Mini Raspberry Bread Puddings are an easy preparation because you can use day-old bread and a little fresh fruit. I like to use egg bread, or challah, but you can slice up any type of loaf you have on hand and they will turn out great.
Fresh raspberries are one of the most elegant berries to bake in bread pudding. The flavors are mild and lightly sweet and pair nicely with the rich custardy taste. I added a splash of Framboise to the mix to heighten the raspberry essence and add a little special something.
These Mini Raspberry Bread Puddings are perfect after a light meal or great on a sunny afternoon with a glass of wine. If you have any leftover, they wrap up nicely and store in the refrigerator for several days.
3 large Brioche buns or half a loaf
5 extra large eggs
1 cup heavy cream
1/2 cup whole milk
1/2 cup granulated sugar
2 tablespoons + 8 teaspoons Framboise (raspberry liqueur)
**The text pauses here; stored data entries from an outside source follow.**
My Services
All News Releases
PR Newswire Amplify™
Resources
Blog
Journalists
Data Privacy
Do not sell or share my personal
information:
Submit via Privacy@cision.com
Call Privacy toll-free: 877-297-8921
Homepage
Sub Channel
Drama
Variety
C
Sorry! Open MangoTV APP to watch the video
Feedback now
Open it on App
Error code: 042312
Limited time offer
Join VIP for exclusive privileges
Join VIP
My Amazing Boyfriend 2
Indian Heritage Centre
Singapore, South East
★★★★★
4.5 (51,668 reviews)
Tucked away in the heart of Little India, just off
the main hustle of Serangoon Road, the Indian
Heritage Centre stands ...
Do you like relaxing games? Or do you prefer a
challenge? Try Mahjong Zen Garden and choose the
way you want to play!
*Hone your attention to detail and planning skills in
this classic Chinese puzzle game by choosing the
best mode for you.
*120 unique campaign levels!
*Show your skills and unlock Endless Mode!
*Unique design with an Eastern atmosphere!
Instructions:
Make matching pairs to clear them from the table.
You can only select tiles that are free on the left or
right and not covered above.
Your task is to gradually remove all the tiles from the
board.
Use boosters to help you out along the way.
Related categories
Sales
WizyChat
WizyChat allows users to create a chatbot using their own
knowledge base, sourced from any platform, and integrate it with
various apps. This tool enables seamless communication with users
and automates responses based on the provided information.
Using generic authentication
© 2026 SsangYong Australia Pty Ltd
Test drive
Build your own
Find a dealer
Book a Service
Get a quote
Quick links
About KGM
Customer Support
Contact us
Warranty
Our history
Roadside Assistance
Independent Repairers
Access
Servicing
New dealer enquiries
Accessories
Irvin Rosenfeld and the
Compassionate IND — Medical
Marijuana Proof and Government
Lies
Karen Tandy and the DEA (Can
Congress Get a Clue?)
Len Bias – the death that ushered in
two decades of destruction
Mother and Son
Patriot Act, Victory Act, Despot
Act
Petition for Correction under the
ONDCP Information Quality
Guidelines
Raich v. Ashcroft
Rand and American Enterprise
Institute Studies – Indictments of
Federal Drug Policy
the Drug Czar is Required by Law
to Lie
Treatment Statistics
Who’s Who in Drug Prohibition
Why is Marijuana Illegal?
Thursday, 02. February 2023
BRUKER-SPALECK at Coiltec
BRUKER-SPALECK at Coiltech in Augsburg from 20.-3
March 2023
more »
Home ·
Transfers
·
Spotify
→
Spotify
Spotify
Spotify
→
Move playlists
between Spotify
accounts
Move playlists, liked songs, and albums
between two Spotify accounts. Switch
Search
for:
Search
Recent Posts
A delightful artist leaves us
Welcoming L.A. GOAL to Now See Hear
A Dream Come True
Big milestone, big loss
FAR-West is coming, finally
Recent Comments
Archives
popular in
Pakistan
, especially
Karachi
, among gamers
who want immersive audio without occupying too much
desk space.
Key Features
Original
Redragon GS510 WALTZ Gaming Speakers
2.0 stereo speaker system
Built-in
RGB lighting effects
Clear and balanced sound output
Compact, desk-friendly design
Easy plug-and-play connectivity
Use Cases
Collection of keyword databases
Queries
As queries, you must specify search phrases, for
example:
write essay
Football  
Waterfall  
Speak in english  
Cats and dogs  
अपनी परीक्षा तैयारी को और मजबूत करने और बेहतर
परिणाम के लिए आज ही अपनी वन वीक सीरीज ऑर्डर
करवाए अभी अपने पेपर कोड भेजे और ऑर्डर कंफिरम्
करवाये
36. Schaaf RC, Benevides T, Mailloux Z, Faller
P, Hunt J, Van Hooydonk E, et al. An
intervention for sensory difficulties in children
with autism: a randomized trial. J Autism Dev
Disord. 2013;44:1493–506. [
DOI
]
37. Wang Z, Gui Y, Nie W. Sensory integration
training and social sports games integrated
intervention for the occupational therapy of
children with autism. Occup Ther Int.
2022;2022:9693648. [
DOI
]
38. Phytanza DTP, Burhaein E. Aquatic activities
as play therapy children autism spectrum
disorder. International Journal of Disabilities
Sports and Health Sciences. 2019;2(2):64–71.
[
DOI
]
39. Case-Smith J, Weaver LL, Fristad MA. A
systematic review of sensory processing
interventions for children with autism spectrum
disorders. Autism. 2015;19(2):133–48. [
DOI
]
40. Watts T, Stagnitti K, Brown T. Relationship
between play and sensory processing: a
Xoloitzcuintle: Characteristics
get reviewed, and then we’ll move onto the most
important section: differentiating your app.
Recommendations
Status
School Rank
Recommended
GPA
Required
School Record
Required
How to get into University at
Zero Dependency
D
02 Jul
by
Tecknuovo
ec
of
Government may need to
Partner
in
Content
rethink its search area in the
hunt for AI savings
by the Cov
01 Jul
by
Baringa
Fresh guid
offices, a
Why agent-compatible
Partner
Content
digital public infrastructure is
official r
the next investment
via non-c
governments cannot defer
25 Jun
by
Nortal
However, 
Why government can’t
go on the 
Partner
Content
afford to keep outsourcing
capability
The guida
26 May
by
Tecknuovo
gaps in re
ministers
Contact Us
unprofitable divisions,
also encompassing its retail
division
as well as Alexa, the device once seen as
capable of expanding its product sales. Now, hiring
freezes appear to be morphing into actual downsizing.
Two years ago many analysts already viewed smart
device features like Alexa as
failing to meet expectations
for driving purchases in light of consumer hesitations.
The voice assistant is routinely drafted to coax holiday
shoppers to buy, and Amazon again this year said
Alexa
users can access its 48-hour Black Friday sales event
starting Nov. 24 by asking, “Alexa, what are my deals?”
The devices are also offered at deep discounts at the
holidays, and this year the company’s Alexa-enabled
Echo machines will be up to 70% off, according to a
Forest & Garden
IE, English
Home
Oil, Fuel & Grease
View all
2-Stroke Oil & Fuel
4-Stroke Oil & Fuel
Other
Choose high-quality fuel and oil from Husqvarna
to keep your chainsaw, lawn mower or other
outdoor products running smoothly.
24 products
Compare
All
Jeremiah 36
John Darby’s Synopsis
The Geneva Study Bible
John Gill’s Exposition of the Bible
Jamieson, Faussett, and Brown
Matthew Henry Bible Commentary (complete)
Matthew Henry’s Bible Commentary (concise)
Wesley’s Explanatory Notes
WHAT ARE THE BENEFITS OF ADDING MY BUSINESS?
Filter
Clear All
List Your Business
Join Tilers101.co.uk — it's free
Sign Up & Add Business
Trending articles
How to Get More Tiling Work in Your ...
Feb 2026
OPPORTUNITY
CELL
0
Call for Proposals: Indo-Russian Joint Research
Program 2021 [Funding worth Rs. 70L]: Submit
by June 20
1/2 pint fresh raspberries
1. Preheat the oven to 350 degrees. Slice the buns or bread into cubes and toast in the oven for 8 minutes. Remove and cool. In a large bowl, whisk together the eggs, cream, milk, sugar and 2 tablespoons Framboise. Add the toasted bread to the egg mixture, and toss to coat. Let the bread soak for 30 minutes.
2. Grease 8 ramekins and fill half way up the sides with the custard bread. Top with 4 fresh raspberries and 1 teaspoon of Framboise. Then, top with the remaining custard bread and sprinkle with 1/2 teaspoon sugar. Cover with foil and bake for 40 minutes, then remove the foil and bake another 5 minutes, until puffed and golden brown on top. Let cool to room temperature, Enjoy!